1. Field of the Invention
The invention generally relates to a product for controlling dissolving rate of orthopedic implant material and a manufacture process that diffuses a treatment solution into biomedical orthopedic implant material to form a second phase on the implant material at constant temperature and humidity.
2. Description of the Related Art
Bone aging and osteoporosis are common cases in clinics of orthopedics. Bone substitutes are increasingly in urgent need as the population of old ages increases, bone substitutes. Bone damages caused by disease or trauma can be recovered by partially filling up bone filling material. The bone filling material includes autograft material, allrgraft material and processed animal bone. Among those, orthopedic implant cement based calcium sulfate, such as Collagrant and OSTEOSET Bone Graft susbstutites, has been used commonly. However, it has some disadvantages such as non-availability, self-repelling, infection, need of second surgery, too fast dissolving rate, growth of soft fiber tissues. In addition, complicate human bone structure and stress generated accordingly when bone recovery proceeds limit the application of those bone substitutes in use. Therefore, how to avoid the need of second surgery, lowering loss rate of implant material as substitutes and promote growth of bone cells are key issues to study in the field. Keeping the loss rate of bone filling material as close to the bone growth rate helps avoid the presence of fiber tissues. Bone filling material is an implant material, including single material or composite, which promotes the bone recovery in osteogenic, osteoinductive or osteoconductive ways. The bone filling material is divided into three main categories of autograft, allrgraft, xenograft and synthetic materials and blends thereof, according to its functional construction. The synthetic material includes osteoconductive blocks or granules, osteoconductive cement, osteoinductive proteins and composites.
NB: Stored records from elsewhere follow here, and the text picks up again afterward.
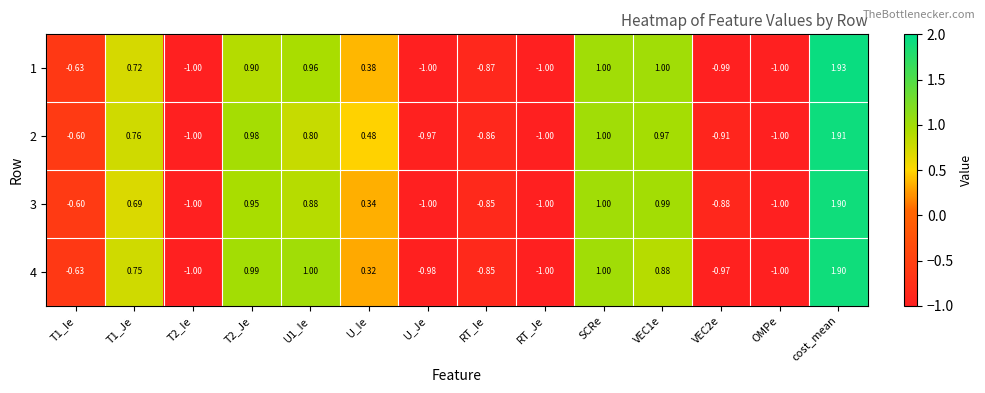

How many positive values does the 2 series have?

7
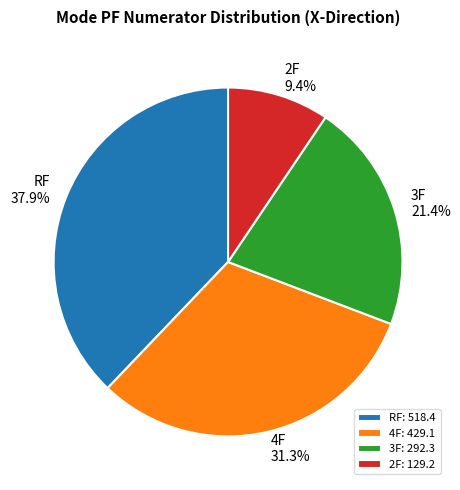

What portion of the pie excludes 3F?

78.6%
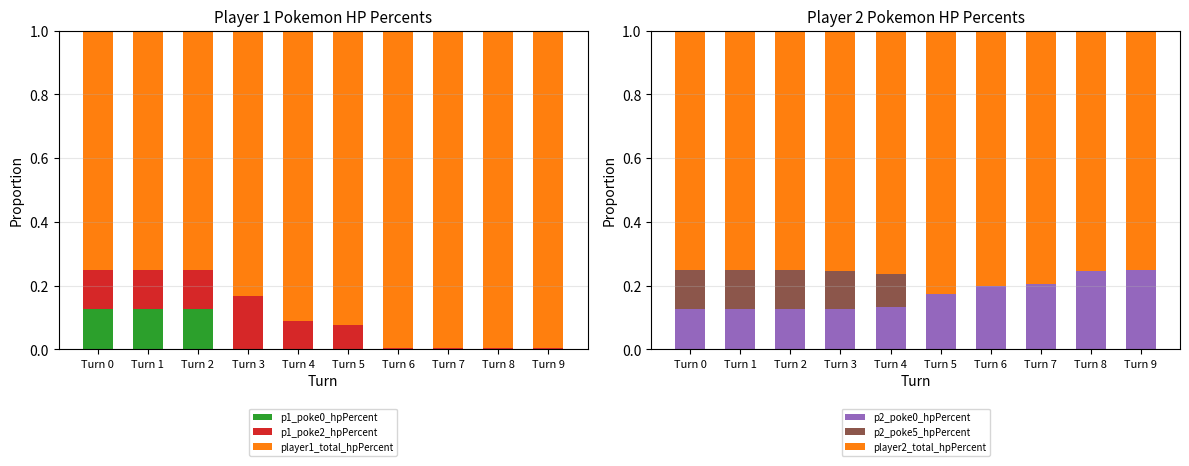

The p1_poke0_hpPercent series shows 0.0 at Turn 7. True or false?

True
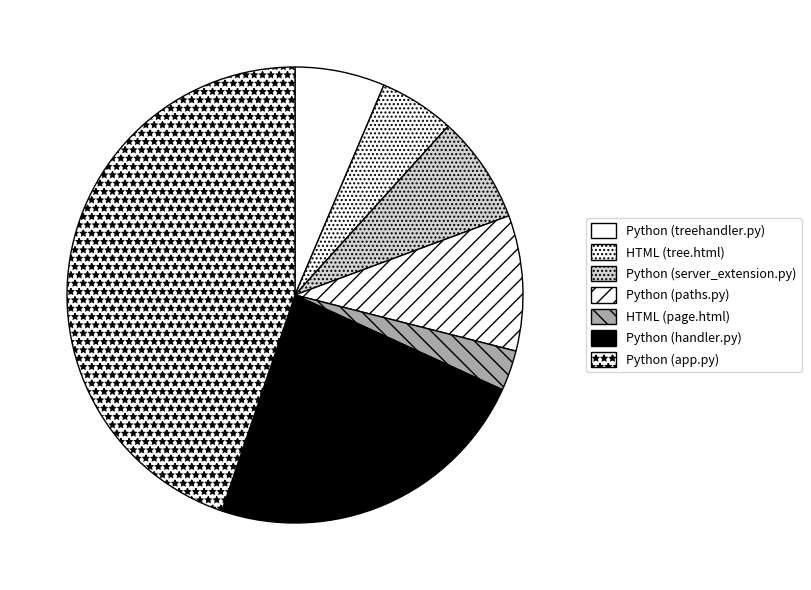

Combined, do Python (treehandler.py) and HTML (page.html) account for over 50%?

No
The appearance of synthetic materials broadens the application of the bone filling material. The synthetic material can be also classified into two main categories: ceramics and polymers. The ceramic synthetic material is mainly based on either calcium phosphate or calcium sulfate, both of which have good bio-compatibility and are absorbable in vivo. Examples of the polymeric synthetic material are PMMA which cannot be absorbed in vivo, and PLLA which can be absorbed in vivo. Calcium sulfate, so-called gypsum, includes calcium sulfate anhydrate (CaSO4), calcium sulfate hemihydrate (CaSO4.½H2O) and calcium sulfate dihydrate (CaSO4.2H2O). High-hardness gypsum most commonly used for medical purpose is calcium sulfate hemihydrate which generate crystalline water and turns into calcium sulfate dihydrate to offer solidification after meets water. The chemical scheme is as follows:CaSO4.½H2O+ 3/2H2O—CaSO4.2H2O
During the reaction, more water, in addition to what is needed for solification, is needed for stirring thoroughly reactants. The more water adds into, the much time of solification needs. After the reaction completes, excess of water still remained inside the structure of calcium sulfate distills into vapors and voids form accordingly. Therefore, the more water adds in, the weaker of the structural strength of calcium sulfate becomes. Calcium sulfate hemihydrate is obtained by dehydrating calcium sulfate dihydrate by heat. Calcium sulfate hemihydrate with inherent humidity-absorbance can be used to control the crystallization of calcium sulfate dihydrate reduced from calcium sulfate hemihydrate to get stronger products. Calcium sulfate hemihydrate can be divided into a, (3 types of hemi-calcium sulfates according to its physical properties.
The inventors have intensively studied on controlling loss rate of the bone filling material as close to growth rate of bone using calcium sulfate, while avoiding the need of second surgery, avoiding the growth of promoting the growth of osteocells.